Albania has cut relations with Iran and expelled Iranian diplomats after Tehran’s cyber-attacks on July 15.
The staff at Iran’s Embassy were given 24 hours to leave the country, in a video statement issued by Prime Minister Edi Rama.
This extreme response…is fully proportionate to the gravity and risk of the cyberattack that threatened to paralyze public services, erase digital systems and hack into state records, steal government intranet electronic communication and stir chaos and insecurity in the country….
The in-depth investigation provided us with indisputable evidence that the cyberattack against our country was orchestrated and sponsored by the Islamic Republic of Iran through the engagement of four groups that enacted the aggression,”

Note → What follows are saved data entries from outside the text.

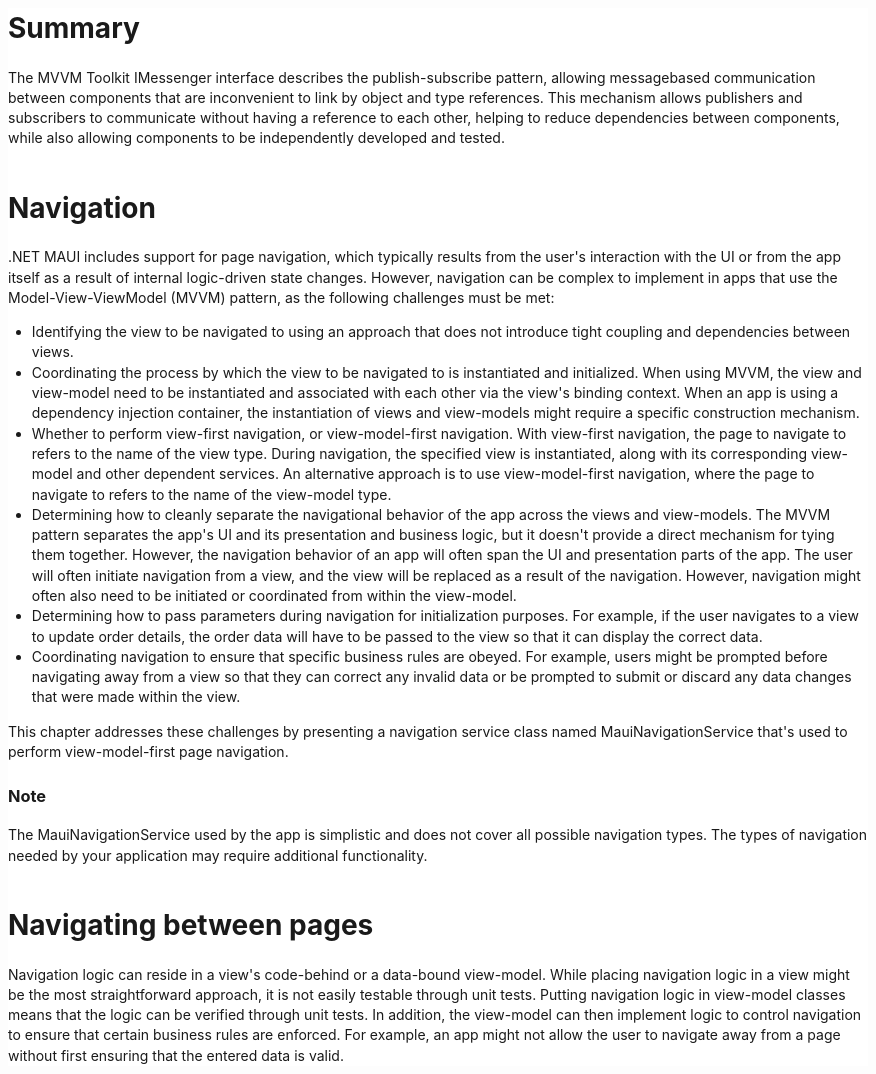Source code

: # <span id="page-37-0"></span>Summary

The MVVM Toolkit IMessenger interface describes the publish-subscribe pattern, allowing messagebased communication between components that are inconvenient to link by object and type references. This mechanism allows publishers and subscribers to communicate without having a reference to each other, helping to reduce dependencies between components, while also allowing components to be independently developed and tested.

# <span id="page-38-0"></span>Navigation

.NET MAUI includes support for page navigation, which typically results from the user's interaction with the UI or from the app itself as a result of internal logic-driven state changes. However, navigation can be complex to implement in apps that use the Model-View-ViewModel (MVVM) pattern, as the following challenges must be met:

- Identifying the view to be navigated to using an approach that does not introduce tight coupling and dependencies between views.
- Coordinating the process by which the view to be navigated to is instantiated and initialized. When using MVVM, the view and view-model need to be instantiated and associated with each other via the view's binding context. When an app is using a dependency injection container, the instantiation of views and view-models might require a specific construction mechanism.
- Whether to perform view-first navigation, or view-model-first navigation. With view-first navigation, the page to navigate to refers to the name of the view type. During navigation, the specified view is instantiated, along with its corresponding view-model and other dependent services. An alternative approach is to use view-model-first navigation, where the page to navigate to refers to the name of the view-model type.
- Determining how to cleanly separate the navigational behavior of the app across the views and view-models. The MVVM pattern separates the app's UI and its presentation and business logic, but it doesn't provide a direct mechanism for tying them together. However, the navigation behavior of an app will often span the UI and presentation parts of the app. The user will often initiate navigation from a view, and the view will be replaced as a result of the navigation. However, navigation might often also need to be initiated or coordinated from within the view-model.
- Determining how to pass parameters during navigation for initialization purposes. For example, if the user navigates to a view to update order details, the order data will have to be passed to the view so that it can display the correct data.
- Coordinating navigation to ensure that specific business rules are obeyed. For example, users might be prompted before navigating away from a view so that they can correct any invalid data or be prompted to submit or discard any data changes that were made within the view.

This chapter addresses these challenges by presenting a navigation service class named MauiNavigationService that's used to perform view-model-first page navigation.

### **Note**

The MauiNavigationService used by the app is simplistic and does not cover all possible navigation types. The types of navigation needed by your application may require additional functionality.

# <span id="page-39-0"></span>Navigating between pages

Navigation logic can reside in a view's code-behind or a data-bound view-model. While placing navigation logic in a view might be the most straightforward approach, it is not easily testable through unit tests. Putting navigation logic in view-model classes means that the logic can be verified through unit tests. In addition, the view-model can then implement logic to control navigation to ensure that certain business rules are enforced. For example, an app might not allow the user to navigate away from a page without first ensuring that the entered data is valid.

The US National Security Council supported Tirana, saying weeks of investigation established that Iran was behind the “reckless and irresponsible” cyber-attacks: “The United States will take further action to hold Iran accountable for actions that threaten the security of a US ally and set a troubling precedent for cyberspace.”
US Government staff and private sector partners assisted Albania with the investigation and recovery from destruction of government data and disruption of public services.
“We have concluded that the Government of Iran conducted this reckless and irresponsible cyberattack and that it is responsible for subsequent hack and leak operations,” the White House said.
US cyber-security firm Mandiant said a group with ties to Iranian authorities used malicious data-wiping software against Iranian dissidents.
Albania hosts exiles of the Mujahedin-e Khalq organization, which has sought the overthrow of the Islamic Republic since 1979.
John Hultquist, Vice President of Intelligence at Mandiant, said of Albania’s expulsion of the Iranian personnel, “This is possibly the strongest public response to a cyberattack we have ever seen. While we have seen a host of other diplomatic consequences in the past, they have not been as severe or broad as this action”.